Rather than human ownership of those claimed “human” traits, how about this (which is suggested by the books referred to at the beginning but not usually decisively confronted)? Existence, that mysterious and manifold gift that Homo sapiens received comparatively late in evolution, comes complete with an entire repertory of traits and capacities and actions that are there for the taking according to species need or desire. Together they compose one of the streams of being that creatures may dip their cups into and extract what they will. Animal satisfaction at a job well done may not be the same satisfaction I experience but it is probably quite similar since it looks like it and the job really was well done, and I have no reason this side of vanity to deny the possibility. John Muir commonly encountered joyous streams cascading out of the Sierra Nevada and having seen them myself I don’t quibble—they are joyous as I would be joyous if I were a stream.

Of course, Thomas Nagel raised the decisive red flag against my imagining what it would be like to be a stream back in 1974. His eminent and much cited article “What is it like to be a bat?” made clear in a scholarly philosophical way the impossibility of my successfully knowing that. I can imagine what it would be like for me to be a stream or bat but not what the actual experience of the stream or bat qua stream and bat is for them. If I could genuinely imagine it, I wouldn’t still be me. Still, while I acknowledge my limitations in this respect, I have other capacities to draw on. I know what it is like to be a being, to exist on this Earth and through the gifts of sentience to experience it, to taste and smell and respond, to make relationship with it, to live and to die. And I can imagine some degree of similitude among the others and myself as we abide and act and add to the rich goodness of it all, this world we love.

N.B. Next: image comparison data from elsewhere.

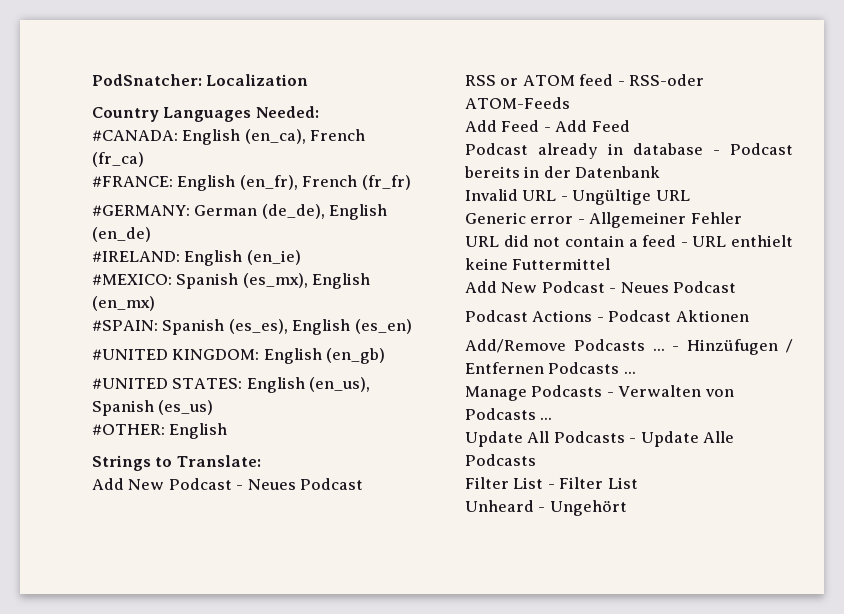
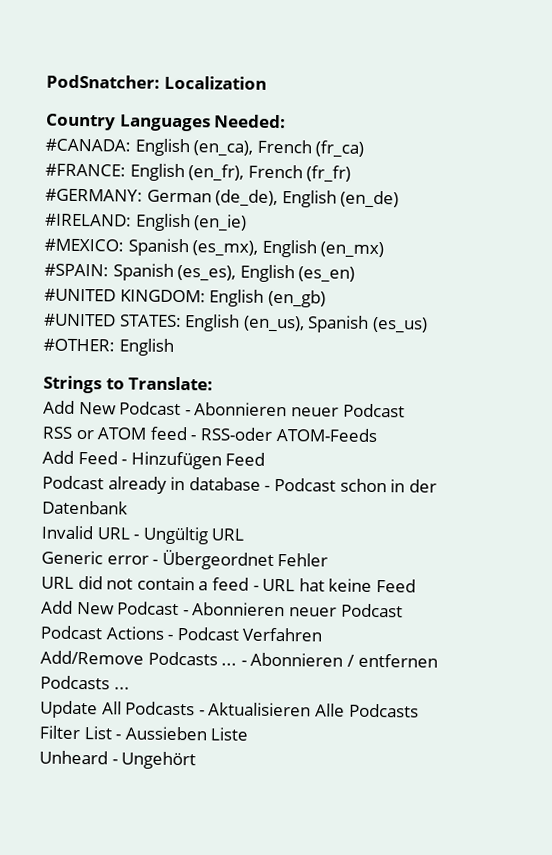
[247,479,296,490] Neues -> [194,402,339,417] Abonnieren neuer
[555,120,588,132] Add -> [130,451,222,470] Hinzufügen
[464,166,520,178] bereits -> [339,478,387,493] schon
[572,189,652,205] Ungültige -> [142,526,208,545] Ungültig
[589,212,687,228] Allgemeiner -> [161,549,274,570] Übergeordnet
[731,235,793,247] [465,258,611,270] [465,281,669,293] enthielt keine Futtermittel // Add New Podcast - Neues -> [298,578,416,593] [41,600,337,617] hat keine Feed // Add New Podcast - Abonnieren neuer
[675,310,749,322] Aktionen -> [242,627,323,642] Verfahren
[687,339,793,355] [465,362,636,374] [465,385,734,401] Hinzüfugen / Entfernen Podcasts ... // Manage Podcasts - Verwalten von -> [250,652,438,668] Abonnieren / entfernen
[640,431,699,447] Update -> [208,702,312,717] Aktualisieren
[559,477,638,489] Filter List -> [124,726,249,741] Aussieben Liste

Going farther, and this is the second point I wanted to make, it is not even necessary to me for the ethologists, mycologists, and botanists to continue to display, research project after research project, that those beings they put under the figurative microscope really are pretty damned amazing. I already know that because we share a world, one that humans apparently alone within creation have psychically expatriated from, forgetting that this is an emigration that will never work in practice because reality has even us in its grasp. Sharing the world and appreciating the gifts that have made my life work in the ways it does, I cannot but realize that among the gifts are the other creatures who make it complete, whether their demonstrated capacities are astonishing or mundane. I honor them as fellow travelers through this realm.

We know about the four cardinal virtues: justice, courage, temperance, and prudence but Plato included a fifth, piety. I can, if I wish, move into the sense, the spiritual sense, of communion, the unity of beings within Being. And the conclusions about my place here and what I owe the others arise naturally from that experience. Honor and respect; do no avoidable harm. These will work, and one cannot anthropomorphize here. For humans these attitudes have to be chosen, but for the other lives, their versions appear to come naturally.